Psychoanalysts have been up in arms about certain legal intrusions into the analytic space. For instance, inroads on confidentiality have been a great concern (see, for example, Bollas and Sundelson, 1995); indeed, the American Psychoanalytic Association has devoted considerable resources to lobbying in Congress and intervening in lawsuits so that privacy may be better protected (see the American Psychoanalytic Association’s “Essential Privacy Principles for Quality Health Care” and the American Psychoanalytic Association amicus brief in Jaffee v. Redmond  and in Maryland v. State Board of Physicians v. Eist ).
At the same time, legal actions have turned on the failure to disclose alternatives in the case of psychiatric and psychological treatments for certain conditions (see, for example, Klerman, 1990; and Packman, Cabot, and Bongar, 1994). The issue here is whether patients claiming injury from the treatment procedure would have refused the treatment had they been adequately informed, among other things, of the nature of, and iatrogenic problems associated with, the treatment.
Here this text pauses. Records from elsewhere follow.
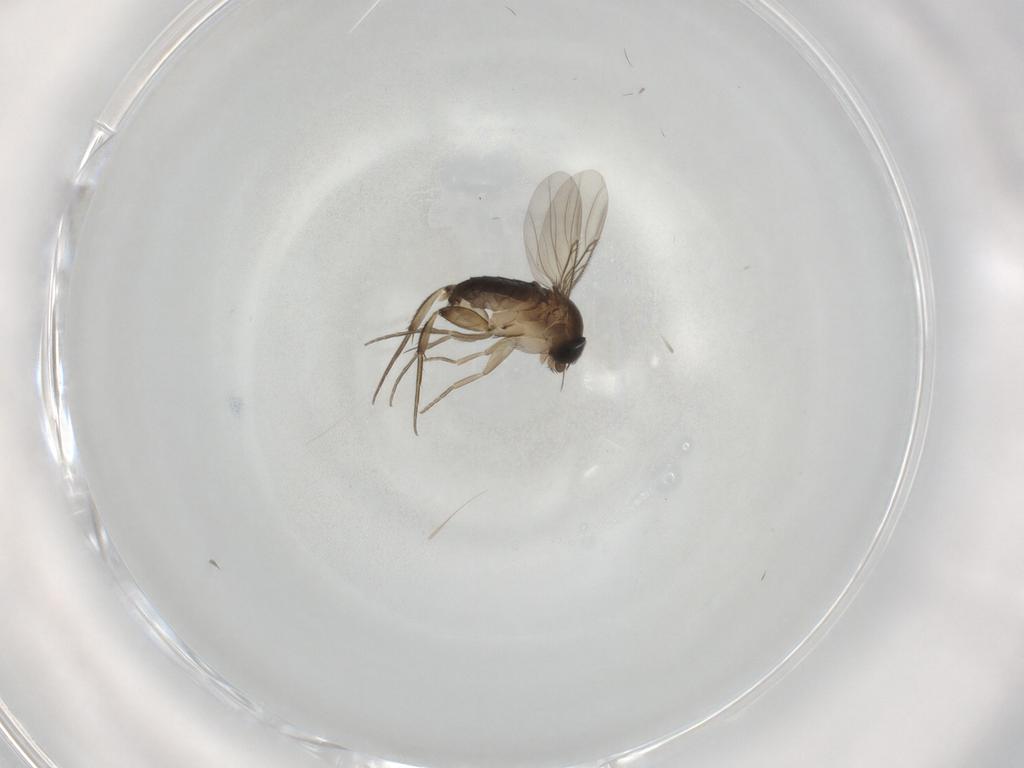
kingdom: Animalia
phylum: Arthropoda
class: Insecta
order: Diptera
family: Phoridae
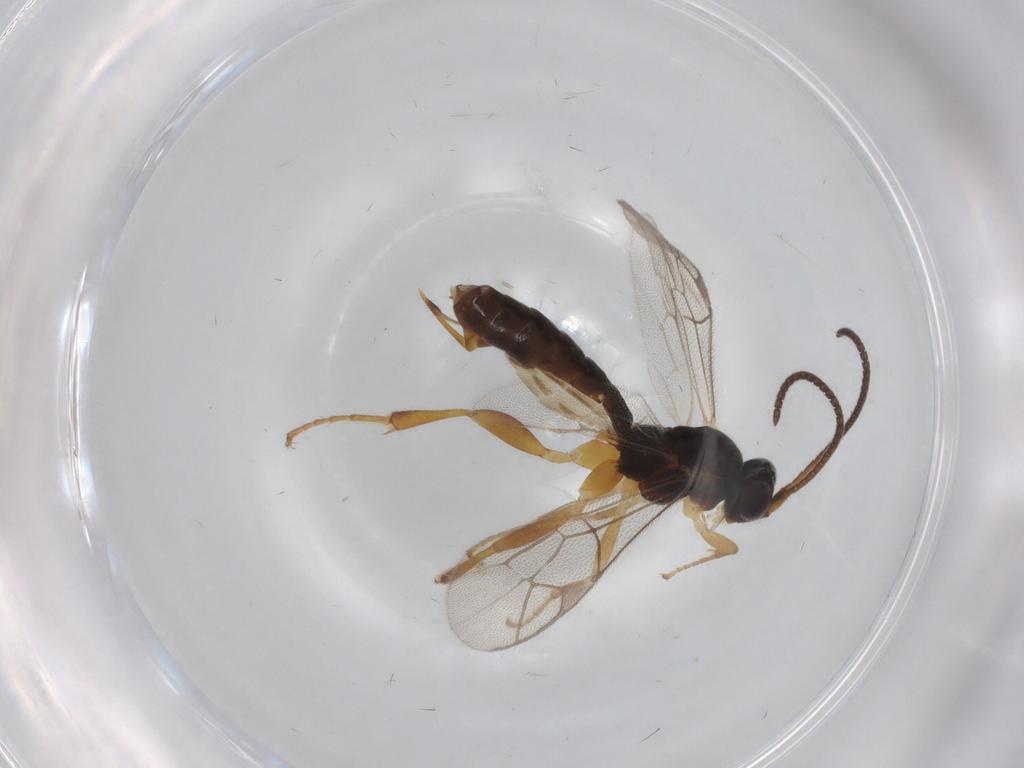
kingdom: Animalia
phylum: Arthropoda
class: Insecta
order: Hymenoptera
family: Ichneumonidae
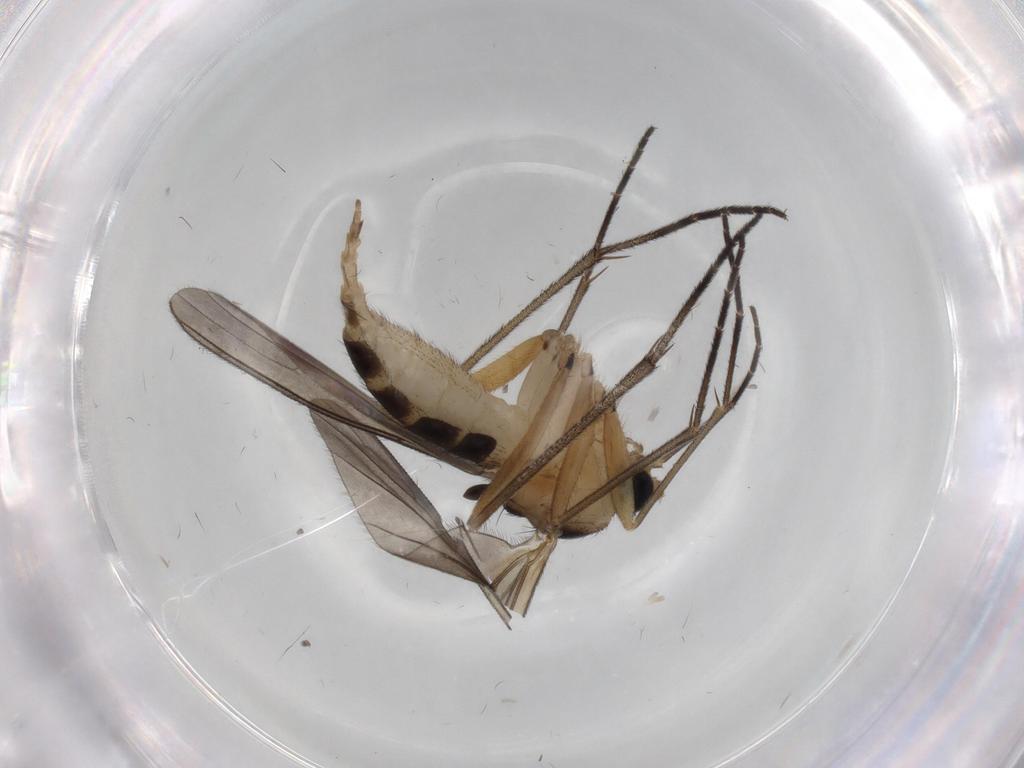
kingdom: Animalia
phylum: Arthropoda
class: Insecta
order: Diptera
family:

The fundamental legal and ethical problem is whether informed consent (IC) is a good idea and what constitutes adequate informed consent. There are a small number of court cases that discuss informed consent to therapy. There are also a considerable number of state statutes and regulations that imply IC is required. In addition, the clinical organizations’ ethical codes do require informed consent of some kind (American Psychoanalytic Association, American Psychiatric Association, American Psychological Association, National Association of Social Workers; see Appendix A), and in many states, Codes of Ethics are incorporated into state law. So it would appear that a full informed consent is a requirement for therapy in many states, and it is not unthinkable that it could come to be so in many other places as well.